>> Begin Data lines

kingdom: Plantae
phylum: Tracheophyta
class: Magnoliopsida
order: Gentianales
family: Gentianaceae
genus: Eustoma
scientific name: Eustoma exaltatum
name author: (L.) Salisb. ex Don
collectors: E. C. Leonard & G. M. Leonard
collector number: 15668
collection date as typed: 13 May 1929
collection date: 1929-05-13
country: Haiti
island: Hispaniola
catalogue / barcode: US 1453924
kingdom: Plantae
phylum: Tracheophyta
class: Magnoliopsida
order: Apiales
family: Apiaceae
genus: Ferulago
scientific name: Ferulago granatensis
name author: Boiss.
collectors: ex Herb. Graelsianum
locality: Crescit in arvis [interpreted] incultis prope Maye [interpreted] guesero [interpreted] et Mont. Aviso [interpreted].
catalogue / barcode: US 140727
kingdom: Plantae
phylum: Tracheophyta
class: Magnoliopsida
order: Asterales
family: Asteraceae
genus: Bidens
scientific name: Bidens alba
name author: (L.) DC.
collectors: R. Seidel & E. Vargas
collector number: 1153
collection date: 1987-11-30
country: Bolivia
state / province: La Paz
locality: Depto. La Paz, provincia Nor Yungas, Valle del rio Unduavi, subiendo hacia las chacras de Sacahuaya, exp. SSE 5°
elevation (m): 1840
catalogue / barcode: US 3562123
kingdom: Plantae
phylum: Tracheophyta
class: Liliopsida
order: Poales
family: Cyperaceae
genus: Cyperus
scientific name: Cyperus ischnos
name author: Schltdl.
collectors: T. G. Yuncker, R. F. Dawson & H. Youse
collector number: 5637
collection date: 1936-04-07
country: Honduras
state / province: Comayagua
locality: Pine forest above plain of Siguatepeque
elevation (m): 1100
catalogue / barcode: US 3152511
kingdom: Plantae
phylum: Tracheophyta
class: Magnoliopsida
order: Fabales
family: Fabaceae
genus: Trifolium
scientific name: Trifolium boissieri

>> End Data lines

■ Written problem
Reproduce every line of the records above without any change.

■ Complete response
kingdom: Plantae
phylum: Tracheophyta
class: Magnoliopsida
order: Gentianales
family: Gentianaceae
genus: Eustoma
scientific name: Eustoma exaltatum
name author: (L.) Salisb. ex Don
collectors: E. C. Leonard & G. M. Leonard
collector number: 15668
collection date as typed: 13 May 1929
collection date: 1929-05-13
country: Haiti
island: Hispaniola
catalogue / barcode: US 1453924
kingdom: Plantae
phylum: Tracheophyta
class: Magnoliopsida
order: Apiales
family: Apiaceae
genus: Ferulago
scientific name: Ferulago granatensis
name author: Boiss.
collectors: ex Herb. Graelsianum
locality: Crescit in arvis [interpreted] incultis prope Maye [interpreted] guesero [interpreted] et Mont. Aviso [interpreted].
catalogue / barcode: US 140727
kingdom: Plantae
phylum: Tracheophyta
class: Magnoliopsida
order: Asterales
family: Asteraceae
genus: Bidens
scientific name: Bidens alba
name author: (L.) DC.
collectors: R. Seidel & E. Vargas
collector number: 1153
collection date: 1987-11-30
country: Bolivia
state / province: La Paz
locality: Depto. La Paz, provincia Nor Yungas, Valle del rio Unduavi, subiendo hacia las chacras de Sacahuaya, exp. SSE 5°
elevation (m): 1840
catalogue / barcode: US 3562123
kingdom: Plantae
phylum: Tracheophyta
class: Liliopsida
order: Poales
family: Cyperaceae
genus: Cyperus
scientific name: Cyperus ischnos
name author: Schltdl.
collectors: T. G. Yuncker, R. F. Dawson & H. Youse
collector number: 5637
collection date: 1936-04-07
country: Honduras
state / province: Comayagua
locality: Pine forest above plain of Siguatepeque
elevation (m): 1100
catalogue / barcode: US 3152511
kingdom: Plantae
phylum: Tracheophyta
class: Magnoliopsida
order: Fabales
family: Fabaceae
genus: Trifolium
scientific name: Trifolium boissieri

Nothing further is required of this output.